**Task to carry out**
Tally the lines in the entries below where the string "lunaire" occurs. Reply with the total alone.

**Listed entries**
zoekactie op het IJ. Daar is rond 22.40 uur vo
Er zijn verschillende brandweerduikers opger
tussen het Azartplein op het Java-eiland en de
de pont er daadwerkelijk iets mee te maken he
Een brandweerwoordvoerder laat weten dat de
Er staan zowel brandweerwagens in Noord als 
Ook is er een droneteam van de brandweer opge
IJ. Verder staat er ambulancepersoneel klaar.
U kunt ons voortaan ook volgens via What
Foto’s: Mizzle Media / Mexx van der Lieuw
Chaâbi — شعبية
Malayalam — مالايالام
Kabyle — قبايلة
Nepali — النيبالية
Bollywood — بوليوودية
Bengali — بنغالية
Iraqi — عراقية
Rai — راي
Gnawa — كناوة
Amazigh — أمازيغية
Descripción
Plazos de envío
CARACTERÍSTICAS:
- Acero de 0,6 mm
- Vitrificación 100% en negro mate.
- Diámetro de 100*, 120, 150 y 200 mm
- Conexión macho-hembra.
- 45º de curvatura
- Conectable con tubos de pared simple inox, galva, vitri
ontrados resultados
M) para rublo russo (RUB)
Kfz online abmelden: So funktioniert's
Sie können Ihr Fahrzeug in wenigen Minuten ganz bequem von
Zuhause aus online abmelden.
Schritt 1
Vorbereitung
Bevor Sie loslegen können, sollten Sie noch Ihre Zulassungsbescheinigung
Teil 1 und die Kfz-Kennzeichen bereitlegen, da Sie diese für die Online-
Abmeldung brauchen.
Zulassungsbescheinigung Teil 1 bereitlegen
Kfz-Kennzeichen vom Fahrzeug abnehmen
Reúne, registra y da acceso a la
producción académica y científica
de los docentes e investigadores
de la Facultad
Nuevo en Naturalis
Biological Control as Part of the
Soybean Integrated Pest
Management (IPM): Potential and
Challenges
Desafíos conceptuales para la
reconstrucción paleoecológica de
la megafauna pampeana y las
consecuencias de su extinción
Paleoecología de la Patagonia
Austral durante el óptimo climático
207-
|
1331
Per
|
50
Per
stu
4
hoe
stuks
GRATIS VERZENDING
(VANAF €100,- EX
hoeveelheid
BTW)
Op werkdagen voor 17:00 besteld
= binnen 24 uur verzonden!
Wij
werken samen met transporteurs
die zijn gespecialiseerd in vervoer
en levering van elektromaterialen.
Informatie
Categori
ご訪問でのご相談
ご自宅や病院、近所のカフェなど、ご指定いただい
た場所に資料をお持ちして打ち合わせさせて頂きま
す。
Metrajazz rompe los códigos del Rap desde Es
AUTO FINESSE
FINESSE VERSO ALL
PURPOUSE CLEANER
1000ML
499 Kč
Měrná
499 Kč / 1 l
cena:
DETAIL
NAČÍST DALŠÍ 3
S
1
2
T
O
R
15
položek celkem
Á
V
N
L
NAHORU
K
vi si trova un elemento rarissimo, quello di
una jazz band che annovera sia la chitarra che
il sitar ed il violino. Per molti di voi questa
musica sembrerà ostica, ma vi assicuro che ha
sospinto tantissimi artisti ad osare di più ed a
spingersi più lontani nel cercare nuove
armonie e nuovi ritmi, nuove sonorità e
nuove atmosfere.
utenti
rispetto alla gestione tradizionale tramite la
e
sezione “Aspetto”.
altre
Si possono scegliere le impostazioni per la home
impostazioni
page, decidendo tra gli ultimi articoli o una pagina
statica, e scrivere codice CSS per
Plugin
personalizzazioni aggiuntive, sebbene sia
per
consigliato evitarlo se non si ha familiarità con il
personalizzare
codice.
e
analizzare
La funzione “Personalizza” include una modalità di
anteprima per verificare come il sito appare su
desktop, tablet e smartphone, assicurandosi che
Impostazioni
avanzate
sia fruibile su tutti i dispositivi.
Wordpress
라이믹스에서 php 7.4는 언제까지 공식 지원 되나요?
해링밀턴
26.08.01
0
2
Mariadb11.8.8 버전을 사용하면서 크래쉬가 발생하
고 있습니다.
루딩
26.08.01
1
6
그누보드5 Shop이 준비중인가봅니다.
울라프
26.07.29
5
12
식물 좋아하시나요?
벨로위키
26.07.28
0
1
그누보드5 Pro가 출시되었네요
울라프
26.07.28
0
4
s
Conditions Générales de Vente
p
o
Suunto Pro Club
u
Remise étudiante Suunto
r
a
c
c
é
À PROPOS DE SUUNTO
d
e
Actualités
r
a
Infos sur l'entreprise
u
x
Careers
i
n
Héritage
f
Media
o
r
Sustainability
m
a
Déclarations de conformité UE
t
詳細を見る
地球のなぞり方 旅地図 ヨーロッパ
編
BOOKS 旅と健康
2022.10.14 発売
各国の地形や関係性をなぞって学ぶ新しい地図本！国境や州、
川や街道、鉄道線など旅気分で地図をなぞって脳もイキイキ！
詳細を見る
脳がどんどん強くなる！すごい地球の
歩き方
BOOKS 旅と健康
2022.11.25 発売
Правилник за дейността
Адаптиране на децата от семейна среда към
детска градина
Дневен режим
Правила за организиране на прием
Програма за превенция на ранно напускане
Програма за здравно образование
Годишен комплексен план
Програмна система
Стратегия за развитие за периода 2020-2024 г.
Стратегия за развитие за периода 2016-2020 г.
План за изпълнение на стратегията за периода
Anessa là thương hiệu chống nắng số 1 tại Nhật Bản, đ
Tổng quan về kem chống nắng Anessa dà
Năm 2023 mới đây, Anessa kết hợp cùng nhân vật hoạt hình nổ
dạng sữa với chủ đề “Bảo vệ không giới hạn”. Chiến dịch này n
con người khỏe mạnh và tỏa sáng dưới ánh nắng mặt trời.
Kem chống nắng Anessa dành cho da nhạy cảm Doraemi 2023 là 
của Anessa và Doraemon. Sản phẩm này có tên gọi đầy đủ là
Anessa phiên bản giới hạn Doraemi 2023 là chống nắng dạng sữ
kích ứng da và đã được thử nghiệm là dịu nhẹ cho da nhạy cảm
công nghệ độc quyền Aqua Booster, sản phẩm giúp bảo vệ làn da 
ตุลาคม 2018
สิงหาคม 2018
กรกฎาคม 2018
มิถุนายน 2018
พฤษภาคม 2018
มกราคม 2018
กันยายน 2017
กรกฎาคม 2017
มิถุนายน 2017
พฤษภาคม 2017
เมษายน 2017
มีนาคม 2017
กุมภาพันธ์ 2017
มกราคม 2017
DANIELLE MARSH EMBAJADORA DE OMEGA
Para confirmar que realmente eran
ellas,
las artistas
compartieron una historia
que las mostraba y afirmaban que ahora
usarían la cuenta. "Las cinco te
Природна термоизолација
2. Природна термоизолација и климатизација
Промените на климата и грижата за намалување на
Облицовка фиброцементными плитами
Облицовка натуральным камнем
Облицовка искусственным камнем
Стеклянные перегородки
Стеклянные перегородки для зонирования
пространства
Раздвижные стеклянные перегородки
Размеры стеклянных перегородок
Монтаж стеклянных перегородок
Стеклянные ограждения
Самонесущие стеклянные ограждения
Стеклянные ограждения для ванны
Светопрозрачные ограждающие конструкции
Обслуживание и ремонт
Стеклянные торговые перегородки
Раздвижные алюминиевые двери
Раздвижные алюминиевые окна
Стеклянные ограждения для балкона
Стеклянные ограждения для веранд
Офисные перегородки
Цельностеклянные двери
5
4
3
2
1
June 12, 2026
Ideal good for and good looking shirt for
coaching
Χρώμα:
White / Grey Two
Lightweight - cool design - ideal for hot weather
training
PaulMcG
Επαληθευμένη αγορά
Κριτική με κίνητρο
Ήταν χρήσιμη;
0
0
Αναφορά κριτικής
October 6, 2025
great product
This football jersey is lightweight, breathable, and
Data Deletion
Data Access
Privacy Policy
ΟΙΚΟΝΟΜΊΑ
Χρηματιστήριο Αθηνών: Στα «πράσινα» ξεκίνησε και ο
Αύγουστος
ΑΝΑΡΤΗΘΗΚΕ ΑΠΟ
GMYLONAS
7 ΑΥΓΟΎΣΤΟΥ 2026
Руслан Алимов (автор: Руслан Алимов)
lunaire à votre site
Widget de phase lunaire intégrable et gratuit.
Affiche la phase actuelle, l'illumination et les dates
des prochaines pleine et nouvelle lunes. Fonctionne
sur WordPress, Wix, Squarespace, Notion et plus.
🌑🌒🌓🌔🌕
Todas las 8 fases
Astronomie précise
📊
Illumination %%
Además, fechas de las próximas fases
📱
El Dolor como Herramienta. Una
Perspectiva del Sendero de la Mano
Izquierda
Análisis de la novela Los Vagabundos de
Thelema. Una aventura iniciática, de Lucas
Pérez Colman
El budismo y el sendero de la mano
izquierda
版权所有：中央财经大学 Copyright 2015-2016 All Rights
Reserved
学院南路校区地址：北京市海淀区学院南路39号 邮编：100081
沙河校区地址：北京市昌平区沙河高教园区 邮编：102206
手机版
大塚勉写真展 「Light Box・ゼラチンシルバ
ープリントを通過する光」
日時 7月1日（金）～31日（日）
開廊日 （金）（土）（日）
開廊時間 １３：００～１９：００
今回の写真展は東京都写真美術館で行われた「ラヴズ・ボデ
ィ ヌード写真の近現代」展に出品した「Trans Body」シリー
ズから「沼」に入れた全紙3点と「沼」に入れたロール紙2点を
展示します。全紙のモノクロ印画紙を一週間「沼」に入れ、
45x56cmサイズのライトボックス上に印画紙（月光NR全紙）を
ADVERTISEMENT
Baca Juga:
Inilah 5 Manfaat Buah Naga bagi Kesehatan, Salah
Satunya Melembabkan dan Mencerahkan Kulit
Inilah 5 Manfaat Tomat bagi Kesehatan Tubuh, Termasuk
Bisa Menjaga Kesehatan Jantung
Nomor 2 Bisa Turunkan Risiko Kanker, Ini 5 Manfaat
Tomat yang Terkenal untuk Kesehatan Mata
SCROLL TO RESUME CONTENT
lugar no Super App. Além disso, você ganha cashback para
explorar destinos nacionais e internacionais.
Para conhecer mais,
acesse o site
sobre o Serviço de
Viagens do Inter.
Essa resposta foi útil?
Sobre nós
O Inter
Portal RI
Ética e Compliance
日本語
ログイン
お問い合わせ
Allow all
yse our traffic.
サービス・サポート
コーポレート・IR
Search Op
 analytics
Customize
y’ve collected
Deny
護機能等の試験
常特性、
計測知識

**Solution**
2